Opera Profile: A Look at Leoncavallo’s ‘Pagliacci’

By David Salazar

Leoncavallo’s “Pagliacci” has endured as a staple of the operatic canon since its premiere back on May 21, 1892.

Leoncavallo was reportedly inspired to take on the work after seeing the success of Mascagni’s masterwork “Cavalleria Rusticana” and set out to write his own Verismo opera in one-act form. The result was a success that has often been associated with the Mascagni work, the two often presented together. That pairing first came about on Dec. 22, 1893 and has endured since. It is quite common to see the two operas split apart with “Pagliacci” often showcased alongside other short operas, such as the New York City Opera’s recent pairing with “Aleko.”

Quick Plot Summary

The opera opens with Tonio’s famous monologue delivered directly to the audience. He establishes the drama that will unfold before lifting the curtain and becoming a character in the play. We quickly learn that Canio leads a troupe alongside his unhappy wife Nedda and a few other players. Nedda is in love with Silvio while Tonio wants Nedda for himself. After making his advances, Tonio finds himself rejected by Nedda and promises vengeance. She has a meeting with Silvio and the two promise to run off together. At the height of their love scene, Canio discovers them and promises vengeance. Silvio manages to run off so Canio tries to get the truth from his wife, who refuses to answer.

During the ensuing show, Canio continues pursuing the truth, the battle between Nedda and Canio grows in intensity, leading the murder of Nedda by her husband. Silvio shows himself and winds up dead as well.

For the full libretto, click here.

Famous Musical Excerpts

The most famous piece in the entire opera is Canio’s “Vesti La Giubba,” an aria sung by every great tenor in recitals and concerts. During the aria, Canio remarks how, despite his personal pains, he still has to put on a smile and play the part that the public expects from him.

Nedda’s aria “Qual fiamma avea nel guardo” speaks to the character’s desire to have the freedom to fly away from the captivity she feels with Canio.

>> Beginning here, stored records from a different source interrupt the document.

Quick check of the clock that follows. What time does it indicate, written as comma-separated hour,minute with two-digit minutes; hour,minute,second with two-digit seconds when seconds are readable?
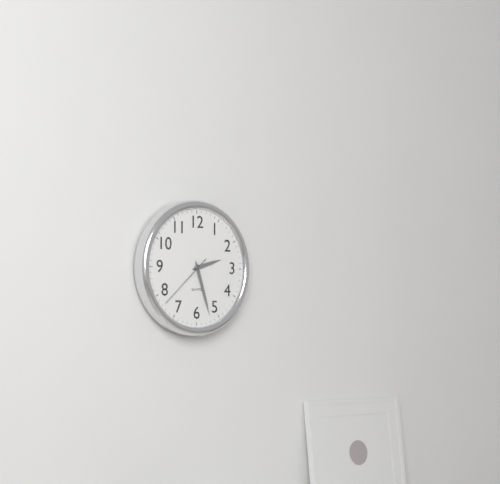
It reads 2,27,38
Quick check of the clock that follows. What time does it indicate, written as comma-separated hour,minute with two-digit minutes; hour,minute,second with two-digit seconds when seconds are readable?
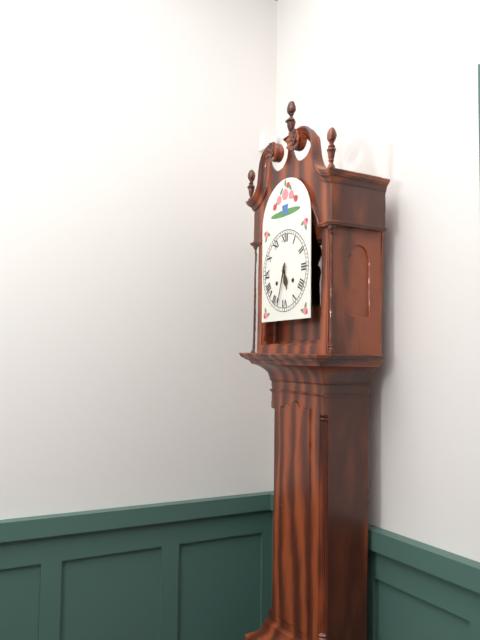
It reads 5,33
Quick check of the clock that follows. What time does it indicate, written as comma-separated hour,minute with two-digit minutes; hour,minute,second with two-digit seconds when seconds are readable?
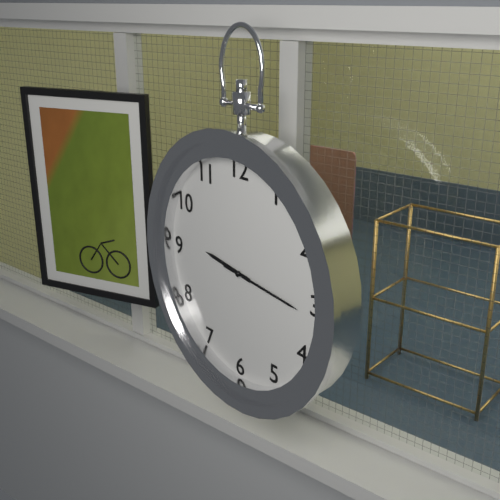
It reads 9,16
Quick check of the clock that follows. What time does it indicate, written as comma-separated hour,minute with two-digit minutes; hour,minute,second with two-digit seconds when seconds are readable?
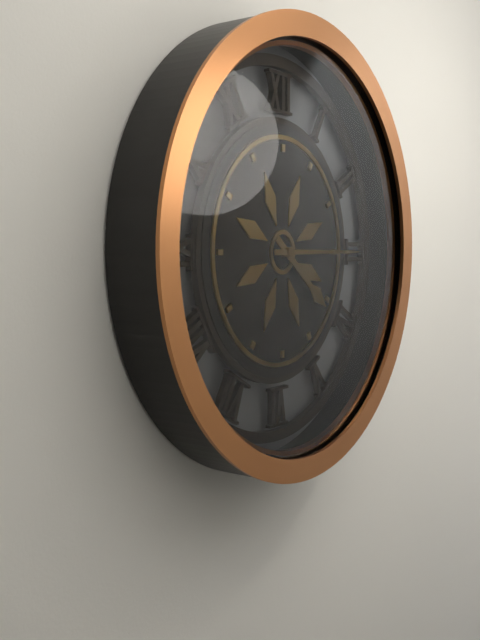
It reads 4,15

The ensuing love duet with Silvio pits the two lovers at odds to kick things off. Nedda is frightened at the thought of running away with Silvio but eventually gives in, their love reaching its apex before being interrupted by Canio.

Canio’s final aria “No! Pagliaccio non son!” sees the main character cast off his costume to express the true pain and shame that is dominating him. The aria jumps from an exasperated passage to one of tragic dimension as he mourns the betrayal he has incurred.

Also worthy of note is that final line “La Commedia è finita!” In the original libretto, it was given to Tonio, who also delivers the opera’s opening monologue to the real audience. But in many traditional productions, Canio is given the line, an opportunity for the lead tenor to get the final dramatic word. But that trend is reverting back to the original intention in more recent productions.

Famous Interpreters

The opera, despite having prominent roles for the lead baritone and soprano, is mainly a showcase for the tenor. And as a result, every major dramatic or spinto tenor in history has taken on the role and recorded it. You name it, they’ve probably done it. Enrico Caruso, Franco Corelli, Plácido Domingo, Luciano Pavarotti, Mario del Monaco, Beniamino Gigli, Ramón Vinay, Richard Tucker, Carlo Bergonzi, Jussi Björling, John Vickers, James McCracken, Giuseppe Di Stefano, José Cura… The list goes on and on.

Watch or Listen

As was the case with “Cavalleria Rusticana,” Franco Zeffirelli offered up his own filmed version of the famous verismo opera with Plácido Domingo, Juan Pons and Teresa Stratas leading the cast. This production features some exquisite lighting in the second act performance, the blue hue providing start contrast to the warmer tint of the first part. Zeffirelli takes liberties with breaking the fourth wall throughout the performance, playing with audience perspective.